▸ **Stored items**
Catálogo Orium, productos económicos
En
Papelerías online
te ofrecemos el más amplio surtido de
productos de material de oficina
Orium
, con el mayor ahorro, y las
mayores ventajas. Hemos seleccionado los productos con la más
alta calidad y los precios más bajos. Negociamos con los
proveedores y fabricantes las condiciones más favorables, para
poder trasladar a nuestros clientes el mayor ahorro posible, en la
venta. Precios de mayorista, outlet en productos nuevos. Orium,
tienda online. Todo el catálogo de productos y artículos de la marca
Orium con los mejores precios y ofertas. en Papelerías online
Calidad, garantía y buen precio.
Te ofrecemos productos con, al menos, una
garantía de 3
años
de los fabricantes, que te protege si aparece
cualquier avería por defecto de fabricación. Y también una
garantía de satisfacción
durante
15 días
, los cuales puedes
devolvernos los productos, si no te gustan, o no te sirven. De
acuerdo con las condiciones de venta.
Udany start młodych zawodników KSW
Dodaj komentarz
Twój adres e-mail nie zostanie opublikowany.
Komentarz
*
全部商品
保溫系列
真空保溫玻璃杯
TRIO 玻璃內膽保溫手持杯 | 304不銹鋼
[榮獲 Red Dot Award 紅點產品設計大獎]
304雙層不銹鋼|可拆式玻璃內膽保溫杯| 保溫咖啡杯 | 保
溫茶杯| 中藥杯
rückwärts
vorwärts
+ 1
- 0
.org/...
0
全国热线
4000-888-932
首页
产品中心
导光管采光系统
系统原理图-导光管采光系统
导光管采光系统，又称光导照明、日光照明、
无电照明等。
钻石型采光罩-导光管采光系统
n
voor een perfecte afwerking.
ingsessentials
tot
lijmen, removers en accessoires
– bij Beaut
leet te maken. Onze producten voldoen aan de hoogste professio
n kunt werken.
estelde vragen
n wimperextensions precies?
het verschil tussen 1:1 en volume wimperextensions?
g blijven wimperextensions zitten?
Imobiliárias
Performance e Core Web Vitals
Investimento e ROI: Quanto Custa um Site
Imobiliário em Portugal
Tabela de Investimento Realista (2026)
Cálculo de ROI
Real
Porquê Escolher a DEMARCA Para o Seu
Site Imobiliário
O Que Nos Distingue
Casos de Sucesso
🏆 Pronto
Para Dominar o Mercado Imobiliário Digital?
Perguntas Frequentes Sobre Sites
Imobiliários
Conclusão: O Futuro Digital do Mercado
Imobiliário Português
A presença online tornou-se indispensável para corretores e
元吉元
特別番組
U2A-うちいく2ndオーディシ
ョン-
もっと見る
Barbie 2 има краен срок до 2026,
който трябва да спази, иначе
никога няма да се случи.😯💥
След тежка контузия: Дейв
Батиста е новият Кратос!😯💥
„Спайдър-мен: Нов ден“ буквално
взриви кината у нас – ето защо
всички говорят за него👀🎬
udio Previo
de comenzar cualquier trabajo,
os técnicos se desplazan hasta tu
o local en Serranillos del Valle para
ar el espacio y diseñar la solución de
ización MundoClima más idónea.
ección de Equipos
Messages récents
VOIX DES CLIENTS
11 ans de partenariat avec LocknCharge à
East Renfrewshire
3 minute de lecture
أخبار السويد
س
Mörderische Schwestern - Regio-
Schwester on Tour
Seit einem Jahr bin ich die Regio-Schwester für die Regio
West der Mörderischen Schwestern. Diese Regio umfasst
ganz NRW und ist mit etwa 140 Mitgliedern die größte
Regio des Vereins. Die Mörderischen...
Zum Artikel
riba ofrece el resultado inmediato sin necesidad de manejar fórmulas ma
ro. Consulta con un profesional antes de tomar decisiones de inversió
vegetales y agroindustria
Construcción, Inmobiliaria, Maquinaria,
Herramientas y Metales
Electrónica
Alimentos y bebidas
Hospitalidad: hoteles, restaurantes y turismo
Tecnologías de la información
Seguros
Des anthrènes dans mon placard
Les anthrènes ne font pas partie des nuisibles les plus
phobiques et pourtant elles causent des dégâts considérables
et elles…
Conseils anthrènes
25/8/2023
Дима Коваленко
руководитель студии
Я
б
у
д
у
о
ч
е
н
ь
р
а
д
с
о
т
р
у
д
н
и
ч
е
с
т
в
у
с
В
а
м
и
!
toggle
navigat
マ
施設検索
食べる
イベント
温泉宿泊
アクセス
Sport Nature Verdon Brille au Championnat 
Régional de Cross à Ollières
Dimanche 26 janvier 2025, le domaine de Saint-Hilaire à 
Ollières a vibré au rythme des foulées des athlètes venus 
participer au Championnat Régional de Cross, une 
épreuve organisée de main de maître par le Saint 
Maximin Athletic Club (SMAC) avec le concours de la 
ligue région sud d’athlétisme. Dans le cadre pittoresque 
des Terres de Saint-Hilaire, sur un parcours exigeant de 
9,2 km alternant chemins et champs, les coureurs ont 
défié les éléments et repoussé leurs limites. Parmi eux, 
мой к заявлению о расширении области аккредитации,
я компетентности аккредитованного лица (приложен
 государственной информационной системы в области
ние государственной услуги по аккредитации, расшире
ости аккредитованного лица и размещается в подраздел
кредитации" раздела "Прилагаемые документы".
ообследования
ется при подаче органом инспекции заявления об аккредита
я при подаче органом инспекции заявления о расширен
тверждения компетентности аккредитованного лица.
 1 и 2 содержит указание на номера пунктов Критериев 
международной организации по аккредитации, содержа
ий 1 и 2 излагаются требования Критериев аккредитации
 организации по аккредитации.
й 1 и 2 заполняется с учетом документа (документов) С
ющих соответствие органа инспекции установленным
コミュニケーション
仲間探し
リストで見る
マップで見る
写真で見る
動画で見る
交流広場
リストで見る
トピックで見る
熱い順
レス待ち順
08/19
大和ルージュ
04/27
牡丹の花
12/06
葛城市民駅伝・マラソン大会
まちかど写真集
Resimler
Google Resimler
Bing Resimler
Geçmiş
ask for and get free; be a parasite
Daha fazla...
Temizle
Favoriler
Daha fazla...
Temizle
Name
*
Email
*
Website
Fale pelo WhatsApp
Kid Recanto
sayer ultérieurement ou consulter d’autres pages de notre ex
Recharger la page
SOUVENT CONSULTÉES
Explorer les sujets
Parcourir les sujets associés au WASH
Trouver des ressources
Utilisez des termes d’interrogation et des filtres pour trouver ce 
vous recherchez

▸ **TASK REQUIREMENTS**
Repeat, exactly as they stand, the line that contains "Kid Recanto" and all the lines after it in the data above.

▸ **RESULT OF THIS EXERCISE**
Kid Recanto
sayer ultérieurement ou consulter d’autres pages de notre ex
Recharger la page
SOUVENT CONSULTÉES
Explorer les sujets
Parcourir les sujets associés au WASH
Trouver des ressources
Utilisez des termes d’interrogation et des filtres pour trouver ce 
vous recherchez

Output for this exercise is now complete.